Дважды, а возможно и трижды иллюзорный знак памяти напоминает Фрейду письменный знак. Этот знак отсылает его к метафоре письменности, к той метафоре, которая становится отныне постоянной в его текстах. Правда, эта метафора все чаще появляется в тех работах Фрейда, в которых анализируется не память, а сны. Известно, что сны всегда интересовали Фрейда, особенно при исследовании проблемы конфликтности психологического механизма. Конфликт между сознанием и бессознательным разрешался (если и можно было говорить о возможности разрешения этого конфликта), как считает Фрейд, прежде всего посредством сновидений. Сны, являющиеся, по словам Фрейда, «королевскими воротами в бессознательное», предоставляют сознанию едва ли не единственную возможность заглянуть в структуры бессознательного (хотя претендовать на понимание, рационализирование этих структур ввиду принципиальной нерационализируем ости бессознательного, конечно, не приходится). Тем не менее сны каким–то образом представляют бессознательное, дают некие знаки его существования, следы его функционирования, короче, каким–то образом описывают его.
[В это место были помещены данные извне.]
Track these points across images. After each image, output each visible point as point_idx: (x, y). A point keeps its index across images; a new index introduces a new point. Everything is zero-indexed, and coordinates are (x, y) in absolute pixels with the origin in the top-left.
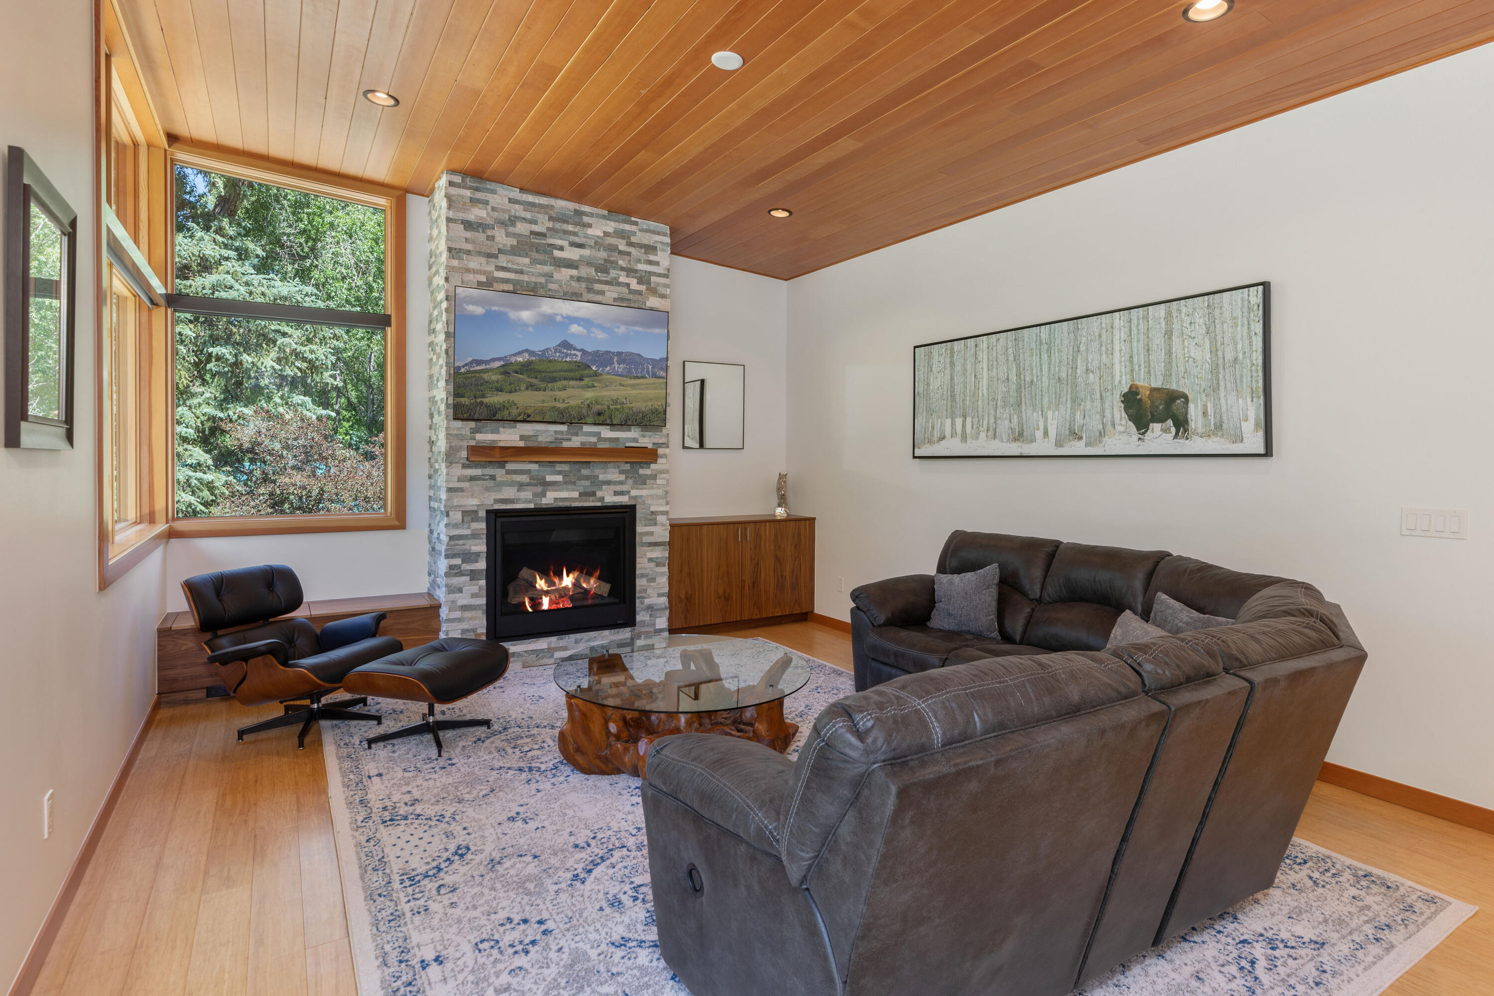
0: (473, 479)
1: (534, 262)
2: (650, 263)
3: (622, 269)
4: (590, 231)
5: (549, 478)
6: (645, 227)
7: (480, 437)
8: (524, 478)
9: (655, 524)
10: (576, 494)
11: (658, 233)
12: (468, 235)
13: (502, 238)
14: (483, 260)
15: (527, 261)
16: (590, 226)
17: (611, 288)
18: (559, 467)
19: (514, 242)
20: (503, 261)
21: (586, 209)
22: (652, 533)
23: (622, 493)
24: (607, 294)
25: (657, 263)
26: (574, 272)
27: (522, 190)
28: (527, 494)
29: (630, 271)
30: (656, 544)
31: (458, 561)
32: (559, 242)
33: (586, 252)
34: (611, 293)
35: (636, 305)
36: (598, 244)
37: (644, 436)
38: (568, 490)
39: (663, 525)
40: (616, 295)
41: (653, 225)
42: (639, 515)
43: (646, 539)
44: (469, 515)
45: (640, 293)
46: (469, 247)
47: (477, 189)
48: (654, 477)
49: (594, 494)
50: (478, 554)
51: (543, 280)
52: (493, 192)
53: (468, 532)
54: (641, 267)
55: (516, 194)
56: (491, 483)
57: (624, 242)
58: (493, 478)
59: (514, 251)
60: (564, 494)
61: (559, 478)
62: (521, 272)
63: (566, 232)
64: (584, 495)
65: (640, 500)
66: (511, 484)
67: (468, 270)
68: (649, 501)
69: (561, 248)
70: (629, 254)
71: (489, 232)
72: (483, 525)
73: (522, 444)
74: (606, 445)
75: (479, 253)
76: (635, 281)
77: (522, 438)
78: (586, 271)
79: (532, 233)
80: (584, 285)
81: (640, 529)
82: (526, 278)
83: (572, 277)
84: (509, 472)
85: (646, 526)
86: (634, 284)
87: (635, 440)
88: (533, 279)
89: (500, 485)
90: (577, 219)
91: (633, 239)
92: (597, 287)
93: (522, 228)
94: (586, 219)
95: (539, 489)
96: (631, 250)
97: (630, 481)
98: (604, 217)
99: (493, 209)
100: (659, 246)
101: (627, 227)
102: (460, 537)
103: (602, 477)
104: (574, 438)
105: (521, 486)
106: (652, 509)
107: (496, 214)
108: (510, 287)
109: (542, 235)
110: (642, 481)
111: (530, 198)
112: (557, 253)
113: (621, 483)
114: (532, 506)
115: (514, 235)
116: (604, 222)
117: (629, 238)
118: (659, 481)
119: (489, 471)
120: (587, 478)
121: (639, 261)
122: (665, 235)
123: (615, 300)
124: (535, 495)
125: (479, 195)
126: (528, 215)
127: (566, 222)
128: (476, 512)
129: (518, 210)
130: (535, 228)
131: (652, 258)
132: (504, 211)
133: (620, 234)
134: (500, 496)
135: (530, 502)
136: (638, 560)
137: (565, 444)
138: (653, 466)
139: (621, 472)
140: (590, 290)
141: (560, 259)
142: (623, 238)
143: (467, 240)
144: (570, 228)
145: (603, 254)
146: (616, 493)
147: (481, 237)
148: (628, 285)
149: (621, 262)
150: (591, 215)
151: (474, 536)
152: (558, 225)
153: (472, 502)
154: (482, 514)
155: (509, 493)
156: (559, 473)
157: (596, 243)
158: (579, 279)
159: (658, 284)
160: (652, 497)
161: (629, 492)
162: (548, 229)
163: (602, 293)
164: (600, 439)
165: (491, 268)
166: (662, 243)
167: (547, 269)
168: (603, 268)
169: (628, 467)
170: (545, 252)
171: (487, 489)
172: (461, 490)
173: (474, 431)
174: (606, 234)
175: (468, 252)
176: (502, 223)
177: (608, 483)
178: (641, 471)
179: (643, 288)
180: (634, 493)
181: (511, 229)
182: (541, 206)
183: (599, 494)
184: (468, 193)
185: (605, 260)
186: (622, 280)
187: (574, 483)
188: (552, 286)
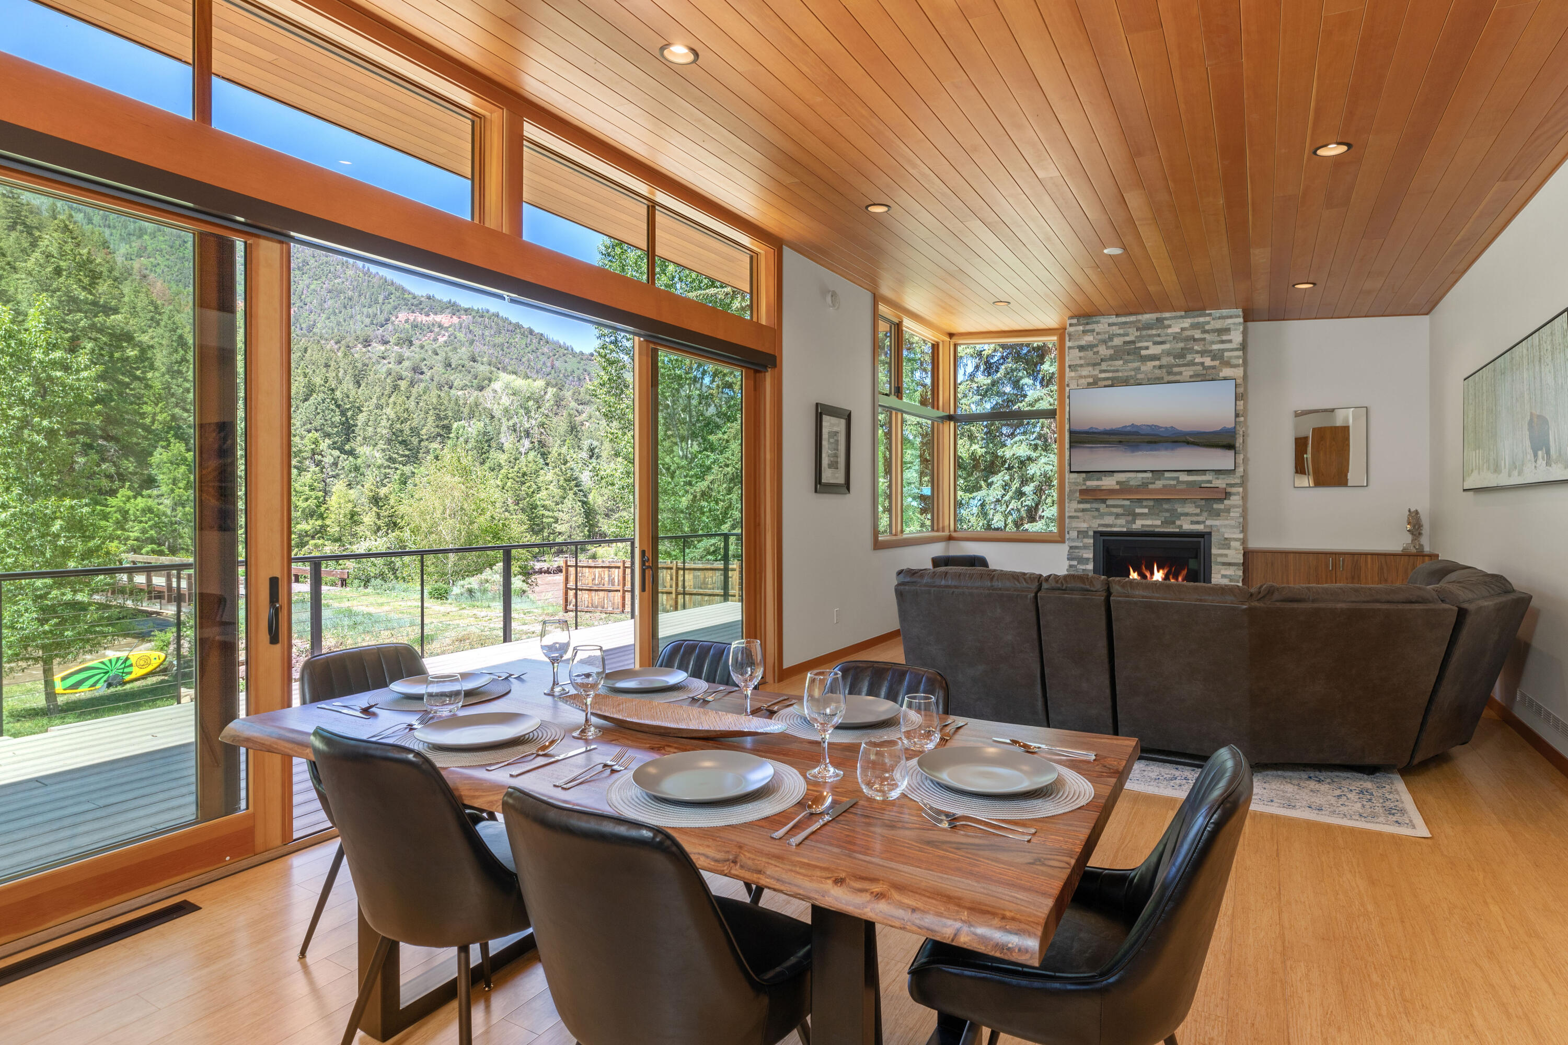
0: (1083, 510)
1: (1126, 362)
2: (1223, 342)
3: (1197, 352)
4: (1170, 331)
5: (1138, 511)
6: (1218, 315)
7: (1089, 483)
8: (1119, 510)
9: (1229, 548)
10: (1158, 523)
11: (1231, 317)
12: (1082, 354)
13: (1103, 351)
14: (1090, 368)
15: (1121, 362)
16: (1169, 326)
17: (1187, 368)
18: (1145, 503)
19: (1111, 352)
20: (1104, 366)
21: (1167, 315)
22: (1226, 555)
23: (1198, 523)
24: (1184, 374)
25: (1230, 341)
26: (1157, 363)
27: (1117, 315)
28: (1121, 521)
29: (1203, 353)
30: (1230, 564)
31: (1075, 563)
32: (1145, 344)
33: (1167, 346)
34: (1188, 372)
35: (1210, 378)
36: (1176, 338)
37: (1218, 478)
38: (1152, 519)
39: (1236, 549)
40: (1192, 373)
41: (1225, 312)
42: (1214, 539)
43: (1220, 559)
44: (1082, 534)
45: (1214, 367)
46: (1082, 362)
47: (1087, 324)
48: (1228, 511)
49: (1174, 523)
50: (1088, 559)
51: (1133, 373)
52: (1098, 322)
53: (1081, 545)
54: (1215, 347)
55: (1113, 319)
56: (1096, 514)
57: (1199, 331)
58: (1097, 510)
59: (1112, 358)
60: (1149, 522)
61: (1146, 511)
62: (1117, 371)
63: (1150, 336)
64: (1165, 523)
65: (1214, 529)
66: (1111, 514)
67: (1081, 377)
68: (1223, 530)
69: (1147, 348)
70: (1204, 339)
71: (1095, 350)
72: (1091, 541)
73: (1118, 487)
74: (1184, 487)
75: (1088, 365)
76: (1209, 359)
77: (1118, 483)
78: (1165, 361)
79: (1124, 342)
80: (1164, 370)
81: (1214, 551)
82: (1120, 374)
83: (1154, 367)
84: (1107, 506)
85: (1219, 549)
86: (1208, 362)
87: (1210, 482)
88: (1126, 374)
89: (1102, 516)
90: (1159, 325)
91: (1207, 327)
92: (1176, 370)
93: (1117, 341)
94: (1166, 322)
95: (1130, 518)
96: (1206, 336)
97: (1205, 514)
98: (1182, 317)
99: (1098, 334)
100: (1232, 326)
101: (1201, 320)
102: (1076, 547)
103: (1179, 510)
104: (1157, 482)
105: (1117, 516)
106: (1226, 536)
107: (1099, 337)
108: (1110, 382)
109: (1133, 342)
110: (1217, 514)
111: (1123, 319)
112: (1143, 352)
113: (1197, 515)
114: (1125, 530)
115: (1112, 347)
116: (1181, 321)
117: (1203, 327)
118: (1232, 514)
119: (1095, 505)
120: (1167, 510)
121: (1213, 343)
122: (1237, 316)
123: (1191, 377)
124: (1127, 522)
125: (1089, 327)
126: (1121, 331)
127: (1152, 329)
128: (1087, 532)
129: (1116, 330)
130: (1127, 339)
131: (1224, 338)
132: (1105, 333)
133: (1194, 326)
134: (1102, 522)
135: (1123, 527)
136: (1213, 575)
137: (1150, 486)
138: (1226, 502)
139: (1196, 507)
140: (1169, 373)
141: (1146, 356)
142: (1198, 329)
143: (1080, 358)
144: (1154, 332)
145: (1181, 345)
146: (1193, 523)
147: (1090, 354)
148: (1202, 364)
149: (1196, 347)
150: (1171, 318)
151: (1085, 547)
152: (1144, 333)
153: (1084, 526)
154: (1091, 533)
155: (1109, 520)
156: (1145, 507)
157: (1174, 338)
158: (1160, 367)
159: (1231, 357)
160: (1225, 526)
161: (1204, 522)
162: (1136, 337)
163: (1180, 373)
164: (1179, 482)
165: (1097, 372)
166: (1234, 324)
167: (1136, 364)
168: (1181, 355)
169: (1203, 503)
170: (1134, 353)
171: (1094, 517)
172: (1077, 517)
173: (1085, 480)
174: (1183, 329)
175: (1081, 366)
176: (1104, 342)
177: (1187, 514)
178: (1215, 506)
179: (1217, 363)
180: (1208, 523)
181: (1110, 344)
182: (1131, 323)
183: (1178, 523)
184: (1081, 328)
185: (1182, 349)
186: (1197, 360)
187: (1158, 514)
188: (1139, 376)
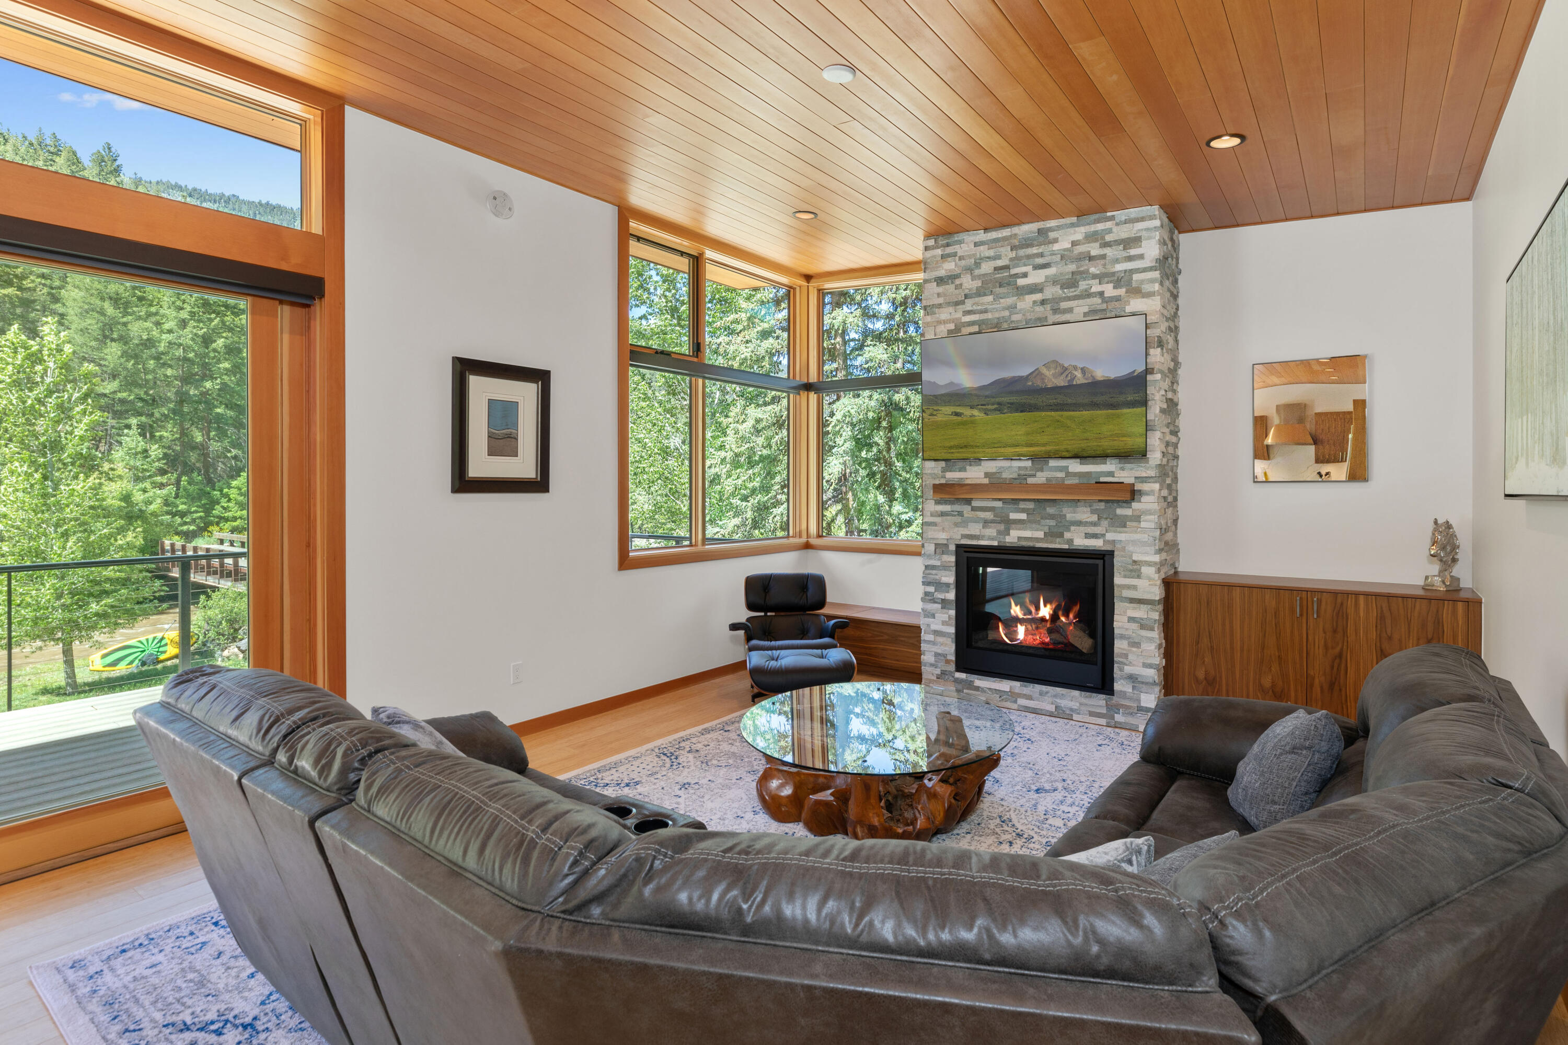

«Топографическое, временное и смысловое развертывание сна, — отмечает Деррида, — представляется Фрейду путешествием по ландшафту письменности» [51]. Однако письменность здесь понимается Фрейдом весьма необычно: говоря словами Деррида, отнюдь «не как та письменность, которая просто переписывает, не как каменное эхо немых слов, а как литография, как некая форма, существующая прежде слов; метафорически, не–лингвистически, а–логически» [52]. Эту письменность, которая совсем не похожа на традиционно понимаемую письменность в вульгарном смысле слова, Фрейд называет первичной, исходной, психической письменностью, письменностью бессознательного, письменностью перехода. Такое толкование письменности весьма похоже на то, что в терминологии Деррида именуется archi–écriture.
Это сходство прослеживается по меньшей мере в двух направлениях: в интерпретации Фрейдом взаимоотношений голоса и значения в семантике снов и в оценке той роли, которую играет в сновидениях Логос. Что касается взаимоотношений голоса и значения, то фрейдовская интерпретация снов разрывает ту связь голоса и значения, которая существует в традиционной философии как метафизике присутствия. Голос теряет в снах привилегированное положение, которое занимает он в презентации значения в состоянии бодрствования. Это значит, что звучащие в снах слова не могут пониматься буквально, в соответствии со смыслом, который они как будто бы несут с собой в ситуации присутствия. Смысловая ткань сказанного во сне слова уравнивается со смысловыми горизонтами всех других компонентов сна. Письменность сна есть немая письменность как раз в том толковании немоты, которое связывается с невозможностью говорить, точнее, с бессмысленностью говорения, слова сказанного, которое нельзя понимать буквально, а следует подвергать интерпретации наравне со всеми другими элементами сна. «В снах, — подчеркивает Фрейд, — мы видим, но не слышим» [53]. «Особая письменность снов, — добавляет Деррида, — возвращает речь на ее место. Подобно тому, как это происходит в иероглифике или ребусах, голос в снах становится тем, что обходится, что вытесняется» [54].